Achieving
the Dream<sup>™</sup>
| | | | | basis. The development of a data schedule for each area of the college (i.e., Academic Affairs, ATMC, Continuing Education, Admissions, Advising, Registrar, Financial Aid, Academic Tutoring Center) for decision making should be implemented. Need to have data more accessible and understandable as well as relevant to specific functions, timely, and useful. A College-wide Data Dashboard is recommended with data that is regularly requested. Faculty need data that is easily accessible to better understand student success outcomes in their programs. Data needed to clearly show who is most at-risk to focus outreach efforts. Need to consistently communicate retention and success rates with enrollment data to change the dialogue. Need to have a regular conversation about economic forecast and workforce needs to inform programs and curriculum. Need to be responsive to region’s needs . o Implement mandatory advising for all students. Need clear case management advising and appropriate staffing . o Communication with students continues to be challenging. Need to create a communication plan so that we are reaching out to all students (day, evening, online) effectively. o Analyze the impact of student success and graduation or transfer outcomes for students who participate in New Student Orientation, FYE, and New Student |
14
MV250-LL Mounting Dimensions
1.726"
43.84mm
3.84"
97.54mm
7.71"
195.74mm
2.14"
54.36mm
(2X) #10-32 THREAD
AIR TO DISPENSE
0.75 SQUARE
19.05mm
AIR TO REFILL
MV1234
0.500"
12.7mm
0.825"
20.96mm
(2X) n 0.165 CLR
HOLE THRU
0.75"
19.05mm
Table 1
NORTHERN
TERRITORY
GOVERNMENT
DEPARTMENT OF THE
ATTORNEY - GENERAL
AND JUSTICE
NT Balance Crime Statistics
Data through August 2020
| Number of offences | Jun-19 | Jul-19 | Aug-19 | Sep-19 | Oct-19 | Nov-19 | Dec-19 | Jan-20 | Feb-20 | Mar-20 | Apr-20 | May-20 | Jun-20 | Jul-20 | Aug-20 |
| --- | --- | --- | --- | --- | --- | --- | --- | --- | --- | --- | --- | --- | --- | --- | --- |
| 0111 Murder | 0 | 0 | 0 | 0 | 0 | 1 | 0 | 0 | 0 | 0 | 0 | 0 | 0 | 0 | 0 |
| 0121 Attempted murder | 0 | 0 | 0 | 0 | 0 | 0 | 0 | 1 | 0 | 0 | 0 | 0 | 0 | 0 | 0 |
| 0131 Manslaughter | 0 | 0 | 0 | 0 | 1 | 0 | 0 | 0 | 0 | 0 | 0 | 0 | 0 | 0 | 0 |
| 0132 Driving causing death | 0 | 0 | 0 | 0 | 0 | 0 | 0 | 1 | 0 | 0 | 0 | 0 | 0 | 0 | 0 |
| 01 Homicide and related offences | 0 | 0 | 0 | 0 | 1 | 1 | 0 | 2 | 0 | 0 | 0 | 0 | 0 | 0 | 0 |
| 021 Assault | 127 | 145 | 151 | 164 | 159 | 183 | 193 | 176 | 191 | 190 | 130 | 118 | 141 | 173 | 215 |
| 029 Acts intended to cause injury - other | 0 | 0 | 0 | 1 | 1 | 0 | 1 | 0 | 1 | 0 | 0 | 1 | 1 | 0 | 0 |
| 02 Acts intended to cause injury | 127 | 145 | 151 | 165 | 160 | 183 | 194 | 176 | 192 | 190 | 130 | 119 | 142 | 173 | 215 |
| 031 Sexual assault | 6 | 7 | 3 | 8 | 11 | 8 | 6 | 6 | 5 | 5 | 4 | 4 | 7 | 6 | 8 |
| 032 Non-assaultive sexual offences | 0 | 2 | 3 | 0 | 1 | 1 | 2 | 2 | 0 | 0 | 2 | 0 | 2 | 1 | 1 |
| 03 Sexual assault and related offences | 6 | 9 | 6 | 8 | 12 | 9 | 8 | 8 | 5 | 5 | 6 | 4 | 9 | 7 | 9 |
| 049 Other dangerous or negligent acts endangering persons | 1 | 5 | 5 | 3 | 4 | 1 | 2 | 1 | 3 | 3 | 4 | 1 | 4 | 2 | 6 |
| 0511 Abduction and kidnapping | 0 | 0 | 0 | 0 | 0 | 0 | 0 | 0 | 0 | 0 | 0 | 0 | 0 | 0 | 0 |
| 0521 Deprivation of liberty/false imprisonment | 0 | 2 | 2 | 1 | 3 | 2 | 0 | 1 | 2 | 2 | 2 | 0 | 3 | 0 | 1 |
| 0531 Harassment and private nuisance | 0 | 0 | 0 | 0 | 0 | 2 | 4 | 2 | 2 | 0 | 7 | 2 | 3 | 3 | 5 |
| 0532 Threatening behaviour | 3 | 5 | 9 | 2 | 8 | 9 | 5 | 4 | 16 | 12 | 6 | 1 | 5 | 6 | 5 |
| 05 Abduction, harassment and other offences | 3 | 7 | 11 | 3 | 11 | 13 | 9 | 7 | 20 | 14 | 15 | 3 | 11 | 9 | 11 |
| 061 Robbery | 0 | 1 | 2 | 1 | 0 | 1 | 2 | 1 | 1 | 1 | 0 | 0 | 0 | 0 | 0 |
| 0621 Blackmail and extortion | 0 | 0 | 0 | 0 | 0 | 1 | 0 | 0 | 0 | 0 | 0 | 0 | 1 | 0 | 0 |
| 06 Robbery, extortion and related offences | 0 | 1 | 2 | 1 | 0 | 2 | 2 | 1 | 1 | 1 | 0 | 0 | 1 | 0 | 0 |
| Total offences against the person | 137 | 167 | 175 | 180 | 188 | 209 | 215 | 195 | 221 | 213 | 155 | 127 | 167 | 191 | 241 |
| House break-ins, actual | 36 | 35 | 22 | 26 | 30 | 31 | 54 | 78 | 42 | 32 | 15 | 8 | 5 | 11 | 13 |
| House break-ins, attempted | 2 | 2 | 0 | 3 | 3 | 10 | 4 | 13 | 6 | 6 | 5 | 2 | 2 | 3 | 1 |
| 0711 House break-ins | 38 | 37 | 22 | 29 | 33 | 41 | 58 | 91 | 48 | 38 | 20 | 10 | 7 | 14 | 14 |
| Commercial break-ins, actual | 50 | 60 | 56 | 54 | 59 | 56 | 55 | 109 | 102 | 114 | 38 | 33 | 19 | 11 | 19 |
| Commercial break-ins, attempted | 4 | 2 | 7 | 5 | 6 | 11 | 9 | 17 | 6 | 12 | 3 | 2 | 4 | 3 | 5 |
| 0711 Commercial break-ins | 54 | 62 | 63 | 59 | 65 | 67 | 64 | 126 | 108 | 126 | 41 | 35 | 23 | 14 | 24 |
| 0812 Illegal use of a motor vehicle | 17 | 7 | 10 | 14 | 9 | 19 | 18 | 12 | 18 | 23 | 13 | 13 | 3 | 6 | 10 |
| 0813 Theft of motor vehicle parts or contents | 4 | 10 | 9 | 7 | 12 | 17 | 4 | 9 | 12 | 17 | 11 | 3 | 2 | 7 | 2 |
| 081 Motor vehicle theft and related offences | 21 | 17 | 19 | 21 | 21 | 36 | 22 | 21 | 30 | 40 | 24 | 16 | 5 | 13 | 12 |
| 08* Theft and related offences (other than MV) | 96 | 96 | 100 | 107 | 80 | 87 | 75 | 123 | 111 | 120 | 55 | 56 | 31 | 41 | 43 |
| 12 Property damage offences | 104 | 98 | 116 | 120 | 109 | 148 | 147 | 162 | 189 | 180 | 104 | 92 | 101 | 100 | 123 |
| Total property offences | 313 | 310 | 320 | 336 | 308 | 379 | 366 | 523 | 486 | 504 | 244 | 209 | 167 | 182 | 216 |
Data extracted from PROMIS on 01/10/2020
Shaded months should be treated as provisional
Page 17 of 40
####################
TASK ITEM.
For each line in the material above that contains the string "related", make a copy.

TASK OUTPUT.
| 01 Homicide and related offences | 0 | 0 | 0 | 0 | 1 | 1 | 0 | 2 | 0 | 0 | 0 | 0 | 0 | 0 | 0 |
| 03 Sexual assault and related offences | 6 | 9 | 6 | 8 | 12 | 9 | 8 | 8 | 5 | 5 | 6 | 4 | 9 | 7 | 9 |
| 06 Robbery, extortion and related offences | 0 | 1 | 2 | 1 | 0 | 2 | 2 | 1 | 1 | 1 | 0 | 0 | 1 | 0 | 0 |
| 081 Motor vehicle theft and related offences | 21 | 17 | 19 | 21 | 21 | 36 | 22 | 21 | 30 | 40 | 24 | 16 | 5 | 13 | 12 |
| 08* Theft and related offences (other than MV) | 96 | 96 | 100 | 107 | 80 | 87 | 75 | 123 | 111 | 120 | 55 | 56 | 31 | 41 | 43 |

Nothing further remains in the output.